Research Study (Agri-Science Curriculum) Cavite State University.

Includes bibliographical references.

Science High School, College of Education (CED)

AVILLA, MARY GRACE, BABAAN, MCBEAU DENNIA, BUHAY, SUSAN ANNE, CALDONA, CONCEPCION. Cavite State University Laboratory School, Indang, Cavite. April 2003. “Utilization of Different Varieties of Banana in the Preparation of Banana Pie”. Adviser: Mrs. Elsa T. Vida.

A study on “Utilization of Different Varieties of Banana in the Preparation of Banana Pie” was conducted at the Foods Laboratory, Department of Home Economics Vocational and Technical Education to develop banana pie. Four varieties of banana namely: Latundan, Saba, Bungulan and Forty-days were used to make banana pies.

Sensory qualities and acceptability of the banana pie samples were evaluated. All the ingredients were gathered in the market of Indang, Cavite. The standardized recipe was based on the recipe of Banana Cream Pie. The recipes of the banana filling, the dough and the pie itself were formulated.

Color and flavor scores of the samples did not differ statistically.

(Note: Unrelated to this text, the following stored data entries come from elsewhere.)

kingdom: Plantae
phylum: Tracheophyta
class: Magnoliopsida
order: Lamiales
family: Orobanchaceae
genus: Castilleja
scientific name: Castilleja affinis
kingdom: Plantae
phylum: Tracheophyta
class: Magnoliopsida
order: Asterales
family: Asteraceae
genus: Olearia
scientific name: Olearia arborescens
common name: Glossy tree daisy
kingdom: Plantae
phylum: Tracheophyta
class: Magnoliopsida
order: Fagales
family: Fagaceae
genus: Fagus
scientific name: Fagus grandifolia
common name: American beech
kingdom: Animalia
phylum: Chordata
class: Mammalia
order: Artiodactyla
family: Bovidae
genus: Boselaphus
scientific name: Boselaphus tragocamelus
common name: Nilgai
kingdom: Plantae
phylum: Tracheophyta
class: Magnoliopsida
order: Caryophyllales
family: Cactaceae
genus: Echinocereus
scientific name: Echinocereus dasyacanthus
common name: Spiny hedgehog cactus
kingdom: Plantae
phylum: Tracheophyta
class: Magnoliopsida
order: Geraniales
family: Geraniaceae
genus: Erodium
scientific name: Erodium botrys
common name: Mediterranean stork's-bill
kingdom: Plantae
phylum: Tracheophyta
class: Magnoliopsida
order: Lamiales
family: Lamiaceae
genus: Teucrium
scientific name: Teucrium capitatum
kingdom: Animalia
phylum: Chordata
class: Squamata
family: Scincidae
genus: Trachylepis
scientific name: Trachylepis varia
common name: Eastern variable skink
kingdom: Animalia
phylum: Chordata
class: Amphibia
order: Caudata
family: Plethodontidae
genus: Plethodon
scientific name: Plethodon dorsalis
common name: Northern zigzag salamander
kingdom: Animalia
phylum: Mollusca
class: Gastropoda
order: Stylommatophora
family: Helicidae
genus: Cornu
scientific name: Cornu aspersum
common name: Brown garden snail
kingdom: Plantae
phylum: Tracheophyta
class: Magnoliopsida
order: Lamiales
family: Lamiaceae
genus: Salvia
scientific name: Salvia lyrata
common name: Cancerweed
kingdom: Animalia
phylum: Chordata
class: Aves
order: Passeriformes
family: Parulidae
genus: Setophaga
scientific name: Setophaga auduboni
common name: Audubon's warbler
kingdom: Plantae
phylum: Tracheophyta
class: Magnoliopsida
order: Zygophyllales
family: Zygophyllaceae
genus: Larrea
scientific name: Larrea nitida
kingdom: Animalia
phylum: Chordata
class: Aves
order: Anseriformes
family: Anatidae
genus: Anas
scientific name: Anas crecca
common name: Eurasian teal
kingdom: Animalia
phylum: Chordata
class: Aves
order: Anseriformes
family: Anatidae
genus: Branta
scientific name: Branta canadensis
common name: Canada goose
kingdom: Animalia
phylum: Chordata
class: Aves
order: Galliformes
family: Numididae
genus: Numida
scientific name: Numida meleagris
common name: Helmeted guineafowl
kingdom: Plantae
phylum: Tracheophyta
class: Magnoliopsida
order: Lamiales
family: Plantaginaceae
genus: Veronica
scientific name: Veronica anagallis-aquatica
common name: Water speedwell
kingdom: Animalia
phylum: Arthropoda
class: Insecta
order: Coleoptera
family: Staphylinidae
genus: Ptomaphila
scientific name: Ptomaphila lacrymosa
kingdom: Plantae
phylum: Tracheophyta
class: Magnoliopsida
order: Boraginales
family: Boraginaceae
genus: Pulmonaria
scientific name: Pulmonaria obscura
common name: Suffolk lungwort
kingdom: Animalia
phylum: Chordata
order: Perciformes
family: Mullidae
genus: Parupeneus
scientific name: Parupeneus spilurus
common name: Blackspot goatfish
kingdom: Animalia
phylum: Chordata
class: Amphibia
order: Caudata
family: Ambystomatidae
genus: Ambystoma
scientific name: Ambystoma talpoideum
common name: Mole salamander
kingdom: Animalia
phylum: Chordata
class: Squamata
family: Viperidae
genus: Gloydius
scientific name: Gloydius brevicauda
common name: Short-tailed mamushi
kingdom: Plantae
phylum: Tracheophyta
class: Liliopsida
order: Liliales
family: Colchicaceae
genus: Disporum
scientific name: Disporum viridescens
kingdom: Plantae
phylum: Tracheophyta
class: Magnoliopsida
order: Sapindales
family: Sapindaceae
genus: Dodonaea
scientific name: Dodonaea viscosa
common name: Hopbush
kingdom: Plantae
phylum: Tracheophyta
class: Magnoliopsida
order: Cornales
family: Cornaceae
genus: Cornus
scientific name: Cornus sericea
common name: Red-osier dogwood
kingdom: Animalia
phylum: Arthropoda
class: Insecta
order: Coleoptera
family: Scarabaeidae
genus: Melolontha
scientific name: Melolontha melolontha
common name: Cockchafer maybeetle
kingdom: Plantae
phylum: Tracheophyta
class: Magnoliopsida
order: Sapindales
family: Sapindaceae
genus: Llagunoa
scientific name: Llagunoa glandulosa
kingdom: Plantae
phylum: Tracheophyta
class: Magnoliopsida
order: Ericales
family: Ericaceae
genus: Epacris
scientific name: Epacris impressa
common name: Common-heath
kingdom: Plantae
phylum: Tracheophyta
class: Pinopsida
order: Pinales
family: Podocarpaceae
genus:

However, in terms of texture Forty-days pie appeared to be softer and smoother.

The results of the consumer acceptability test showed that Saba pie was the most accepted pie as evaluated by 100 judges.

Production cost of the pies ranged from cost P99.875 to P113.75, Latundan pie being the most expensive and Bungulan pie the cheapest.

The Saba pie lasted longest at room temperature for 5 days while at refrigerated temperature, Bungulan pie lasted for 29 days.